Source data
☆ ☆ ☆ ☆ ☆ ☆ ☆

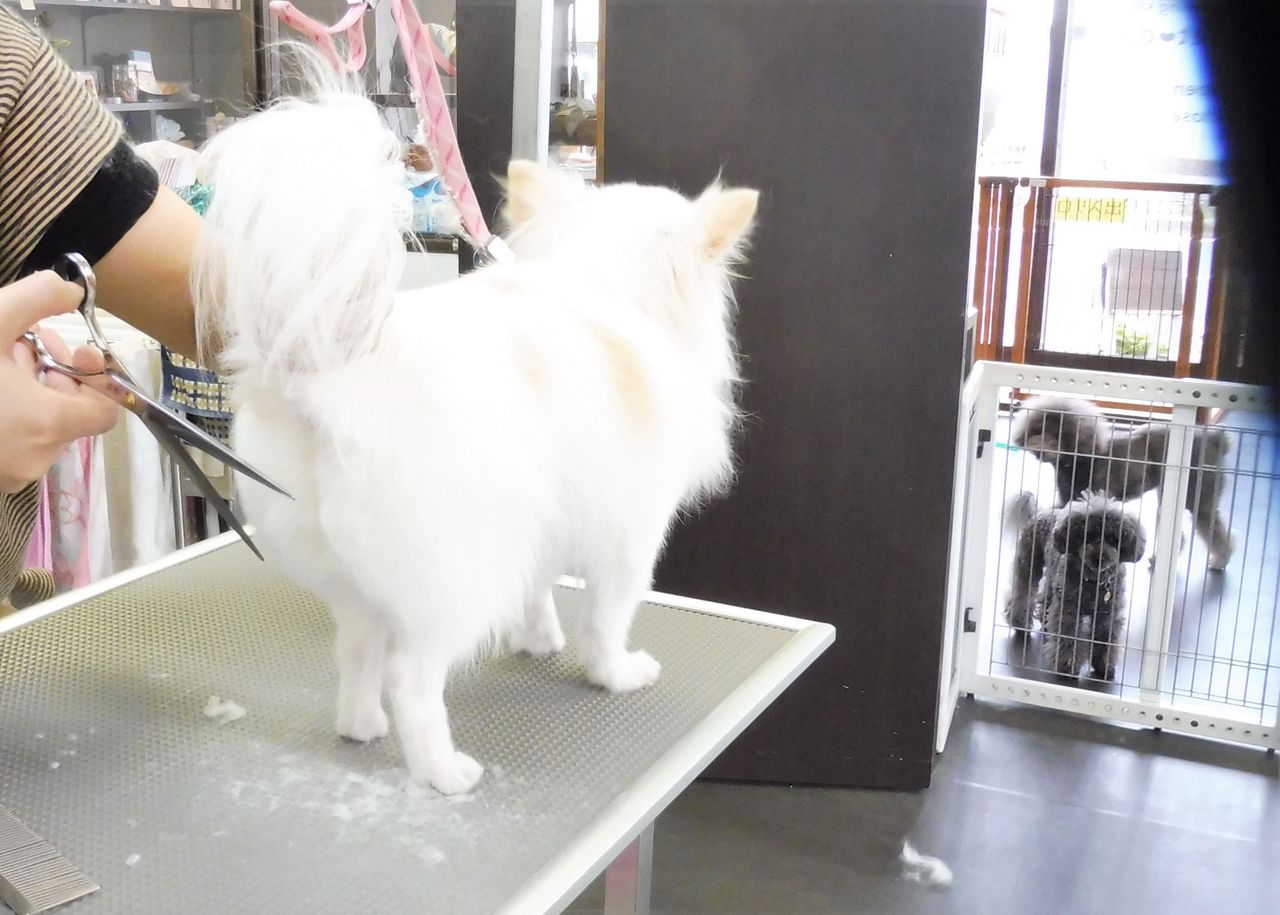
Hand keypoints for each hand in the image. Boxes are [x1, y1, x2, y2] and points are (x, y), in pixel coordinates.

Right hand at [1, 271, 120, 492]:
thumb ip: (39, 297)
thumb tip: (71, 292)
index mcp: (47, 426)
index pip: (106, 413)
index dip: (96, 379)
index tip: (74, 350)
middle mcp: (34, 458)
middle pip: (71, 414)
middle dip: (54, 372)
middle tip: (26, 341)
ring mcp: (6, 473)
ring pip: (39, 426)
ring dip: (27, 388)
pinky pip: (13, 441)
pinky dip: (8, 412)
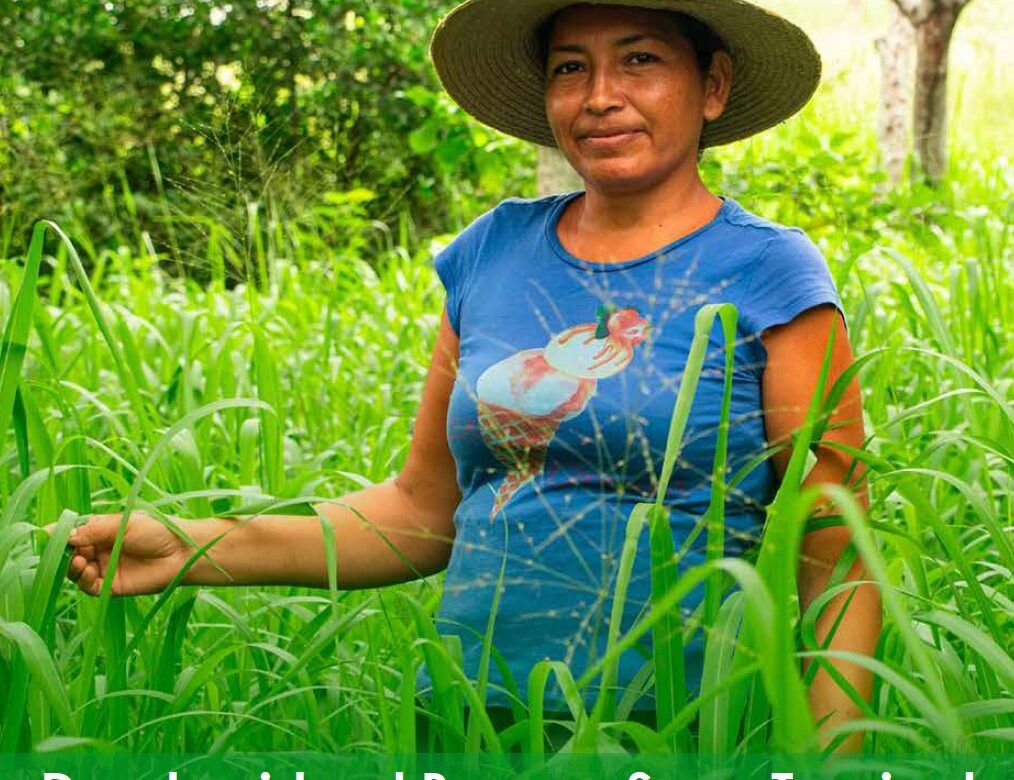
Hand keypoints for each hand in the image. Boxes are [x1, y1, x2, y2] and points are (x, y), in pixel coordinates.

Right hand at [59, 511, 190, 595]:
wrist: (182, 552)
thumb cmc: (157, 531)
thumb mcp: (123, 525)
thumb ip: (93, 531)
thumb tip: (61, 534)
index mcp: (102, 532)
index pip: (74, 534)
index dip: (61, 536)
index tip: (48, 536)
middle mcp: (100, 550)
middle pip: (71, 554)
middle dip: (65, 553)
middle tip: (66, 551)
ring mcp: (105, 568)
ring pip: (77, 572)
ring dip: (72, 568)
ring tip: (78, 561)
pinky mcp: (112, 586)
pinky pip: (90, 587)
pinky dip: (83, 581)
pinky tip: (87, 571)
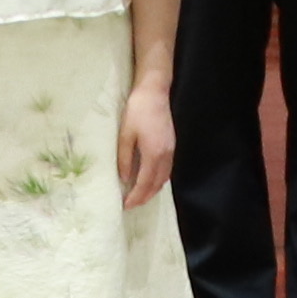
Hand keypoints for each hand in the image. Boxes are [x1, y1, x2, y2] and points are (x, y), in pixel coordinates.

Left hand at [116, 78, 177, 207]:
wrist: (154, 92)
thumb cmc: (137, 110)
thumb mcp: (125, 134)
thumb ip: (125, 158)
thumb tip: (124, 177)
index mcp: (153, 154)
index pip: (145, 183)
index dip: (136, 196)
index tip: (126, 205)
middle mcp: (165, 155)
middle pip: (157, 184)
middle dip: (145, 197)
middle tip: (132, 204)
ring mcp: (171, 150)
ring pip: (164, 178)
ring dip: (153, 190)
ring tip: (140, 195)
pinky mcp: (171, 145)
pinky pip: (167, 170)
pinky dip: (158, 180)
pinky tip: (150, 179)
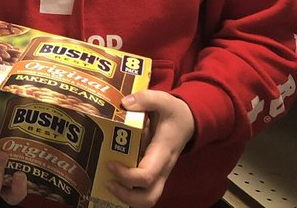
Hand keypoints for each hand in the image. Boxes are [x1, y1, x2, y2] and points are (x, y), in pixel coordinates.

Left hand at [105, 90, 194, 206]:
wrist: (189, 121)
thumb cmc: (175, 113)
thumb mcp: (164, 100)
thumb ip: (146, 98)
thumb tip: (125, 103)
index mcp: (163, 153)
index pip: (147, 175)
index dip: (127, 176)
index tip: (110, 164)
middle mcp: (161, 168)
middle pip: (148, 198)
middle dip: (126, 197)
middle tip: (107, 182)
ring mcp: (157, 173)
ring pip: (146, 198)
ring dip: (126, 198)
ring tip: (107, 183)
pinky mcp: (152, 172)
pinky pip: (141, 190)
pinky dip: (126, 190)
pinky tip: (110, 179)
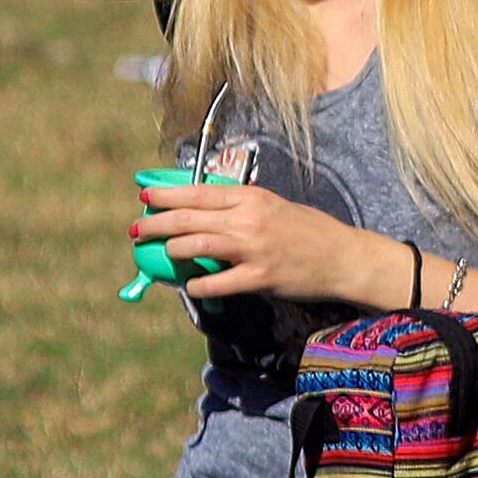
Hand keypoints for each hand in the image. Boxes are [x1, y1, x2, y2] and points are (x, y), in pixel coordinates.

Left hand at [146, 175, 422, 310]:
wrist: (341, 256)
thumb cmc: (307, 231)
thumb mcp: (273, 206)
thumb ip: (240, 208)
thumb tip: (203, 215)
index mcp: (251, 197)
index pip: (198, 192)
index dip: (167, 195)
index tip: (144, 196)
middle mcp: (249, 218)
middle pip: (190, 218)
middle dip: (156, 223)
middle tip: (136, 229)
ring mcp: (254, 248)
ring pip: (198, 246)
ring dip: (173, 250)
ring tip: (161, 253)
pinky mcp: (260, 276)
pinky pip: (218, 282)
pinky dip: (200, 284)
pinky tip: (192, 285)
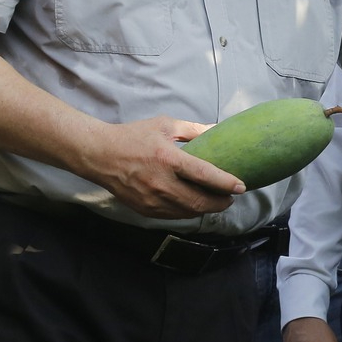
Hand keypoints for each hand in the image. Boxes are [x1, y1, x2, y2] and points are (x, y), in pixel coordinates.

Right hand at [85, 116, 246, 218]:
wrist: (99, 155)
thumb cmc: (133, 137)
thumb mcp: (165, 126)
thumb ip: (193, 130)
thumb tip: (218, 129)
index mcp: (168, 159)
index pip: (204, 175)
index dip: (226, 183)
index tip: (241, 186)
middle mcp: (161, 183)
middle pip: (199, 202)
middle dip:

☆ ☆ ☆ ☆ ☆ ☆ ☆

Task instructions:
Above are some records. Report the number of their lines that include "Right", and add nothing else.

Response:
3